勉力挤出一个笑容,大声道:“小枫儿也来啦。这里太危险,你们先离开,等伯伯收拾了对手再来找你们。”这时却听空中传来龙啸之声。原来秋泽被阡陌网缚住,灵力运转也受到了影响。那九条土龙得此良机,一齐发力,竟然有挣脱阡陌网的迹象。秋泽嗤笑道:“道友,如此阴狠的招数,不像是名门正派所为啊。”那枯涩的声音却好像消失了一样,场地中除了风声和众人的呼吸声,再无别的声音。
秋泽本想用言语挤兑他,好借机探知他的所在,然而马道士却好似与天地融为一体,连一丝情绪都没有。与此同时,那九条土龙终于挣脱了风雪的束缚,重新向他端坐的大青石扎下来。
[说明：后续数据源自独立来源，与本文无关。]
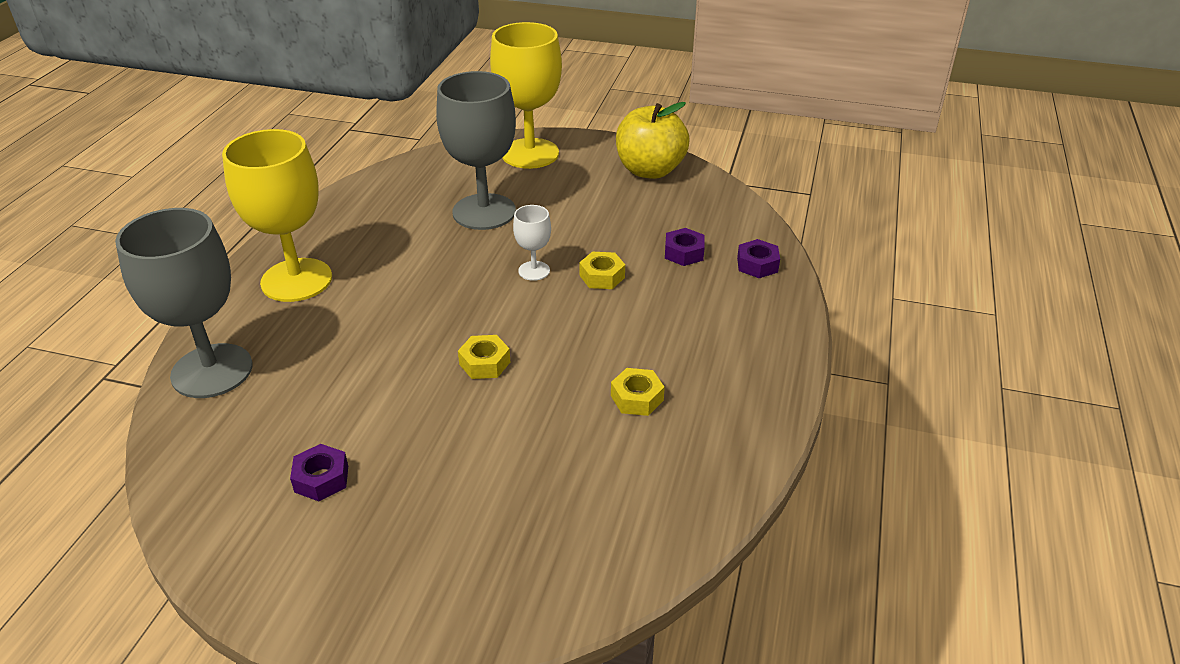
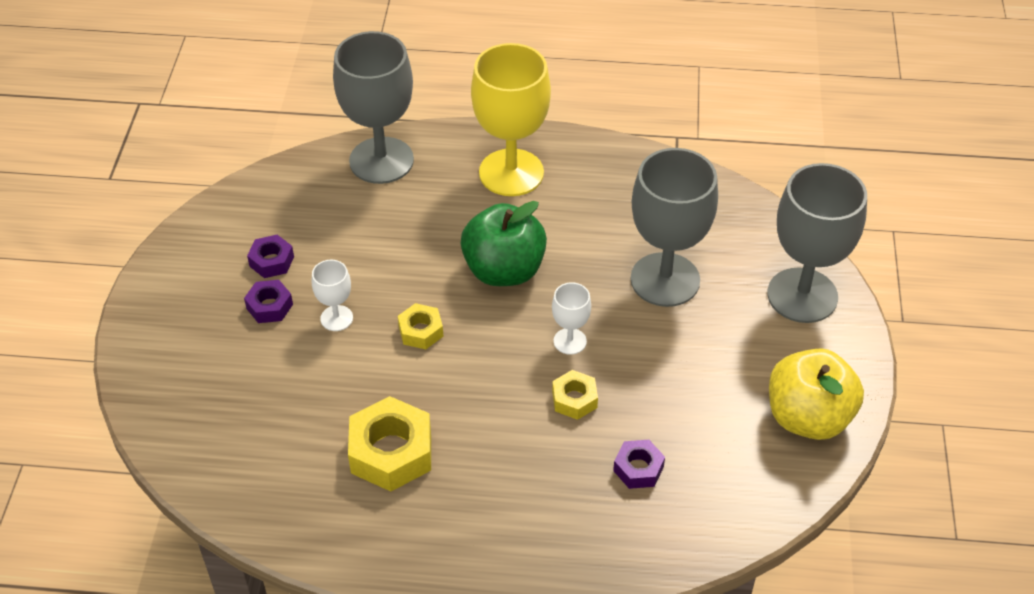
camera: 80 degrees right, 10 degrees up
(428, 299) = (504, 270): none -> green apple
(439, 426) = (336, 318): none -> white goblet
(530, 153) = (802, 295): yellow goblet -> grey goblet
(637, 398) = (391, 452): yellow nut -> yellow nut, size x1.82
(757, 265) = (634, 542): purple nut -> purple nut (269, 306)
“父亲!”“秋伯伯!”在众人的惊呼声中,一道青光倏然升起。只见青光愈升愈高,愈来愈壮,最后竟然化作无数道晶莹剔透的冰凌,将那九条土龙刺得支离破碎。如此壮丽绝伦的场景,谢子枫是做梦都没有想过。他这才真正地感受到道术的博大精深,转头四顾,发现周围的鬼谷弟子也是一副呆若木鸡的模样。然而秋决明的眉头却皱得更紧了,两条眉毛似乎要拧到一起。他喃喃低语道:“冰凌千刃可是老爹压箱底的道术了,灵力如此耗费下去,后果不堪设想啊。”
秋泽似乎也知道这一点。他再一次提起体内灵力,轻喝一声“小心!”,那千百道冰凌如锥子一般倒插在地上。整个观水崖顶便似变成了石林一般,冰凌密密麻麻,散发着寒意。秋泽振袖而起,闭眼轻笑道:“如今整个山顶都被秋某的冰凌覆盖,不知道友还能使出土系术法吗?”话音刚落,却听那枯涩的声音又一次响起:“纵使悬崖百丈冰,犹有花枝迎风笑。钜子可听过这句诗?”
秋泽脸色一滞,有些焦急地问道:“你是从哪儿听到这句诗的?你可识得告诉你这句诗的人?”
“无量天尊。这句诗是贫道从一位友人口中得知。那人恐怕也是钜子的故友,他叫……”这时却见马道士的身影在虚空中重新浮现。他神色凝重,眉间流露出一丝纠结。秋泽却好像没有发现一样,只是侧着耳朵,似乎是在一心等待马道士的答案。
马道士无声地叹了口气,双手在胸前结印。只见他随意地向秋泽迈出一步,脚步轻扬从容,似乎是在水面上划过一样。与此同时,他从袖间摸出那柄银丝拂尘,在空中轻轻一甩,只听秋泽发出一声痛喝,拂尘已然打在了秋泽的左肩上。秋泽摇摇欲倒,咬牙问道:“那人是谁?”此时马道士却已飘然而去。空气中只能听到他那枯涩的声音:“钜子心里知晓,何须贫道多言?贫道今生不能与钜子为友,大憾也!”最后三个字却是从观水崖底传来的。
众人见他电光火石之间打伤了秋泽,又在呼吸间便闪到山崖下,心中皆是一片骇然。秋决明和谢子枫互望一眼,一起向大青石跑过去。此时整个观水崖顶已是一片狼藉,土石冰凌散落一地,宛若一个修罗战场。那漫天雪花依然下个不停,不过声势没有之前浩大了。